Vergogna nell’avere il solito manipolo di folkloristiche prostitute nella strada tra l’aereoporto e ma mia città, vergogna per sentire dei funzionari pubblici chiedere il permesso di soggiorno a cittadini dell’Unione Europea, vergogna per aver perfino perso la mia identità – è così Signor Presidente, firmando questa lettera con il mio nome credo di commettere reato – solo perchè un maestro anagrafico si è dimostrato in grado di sbagliare sia il nome di mia madre che quello di mio padre nel momento in cui è stato costretto a venire a contatto con la mia esistenza.

Vergogna perchè il sistema che abbiamo tutti contribuito a costruire nel nostro Paese mi constringerà a continuare la mia esistenza all’estero, a costruire una famiglia all’estero e – spero comunque non troppo presto – a portare i miei figli in vacanza per mangiare spaghetti buoni e visitare i nonni.

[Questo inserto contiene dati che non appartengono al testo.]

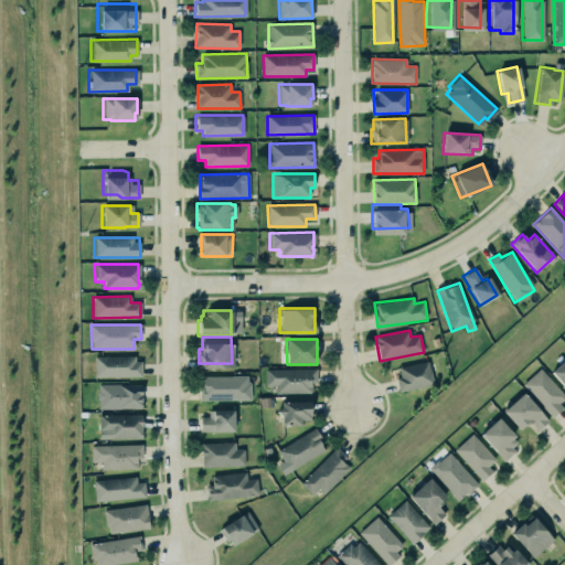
[(141,376),(141,356),(94,358),(94,377),(141,376)]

Perchè è questo che siamo, Signor Presidente.

Un Paese per nonni che non ha paura di darlo a vedere. Un Paese nel quale un giovane su tre non ha lavoro e, sarà la disperazione?, nessuno si ferma a pensare perchè.

Lei, Onorevole Signor Presidente, oggi ci chiede di celebrare la Repubblica Italiana, di sforzarci e di sperare.

Io, per quanto piccolo ed insignificante, oggi dico che Lei ha sbagliato. Perchè l’unico modo per celebrare gli italiani è guardarli negli occhi e chiedere scusa.

Cordialmente,

Giovanni Angioni

1 commento:

ettore ha detto...

Condivido in pieno. Pure io lavoro all'estero ed ho lasciato il nostro Belpaese anni fa. Ci ritorno volentieri per le vacanze perchè fortunatamente ancora non siamo riusciti a rovinare il clima mite e la cordialità della gente.... Per il resto, Sig Presidente, la vergogna non ha più limite.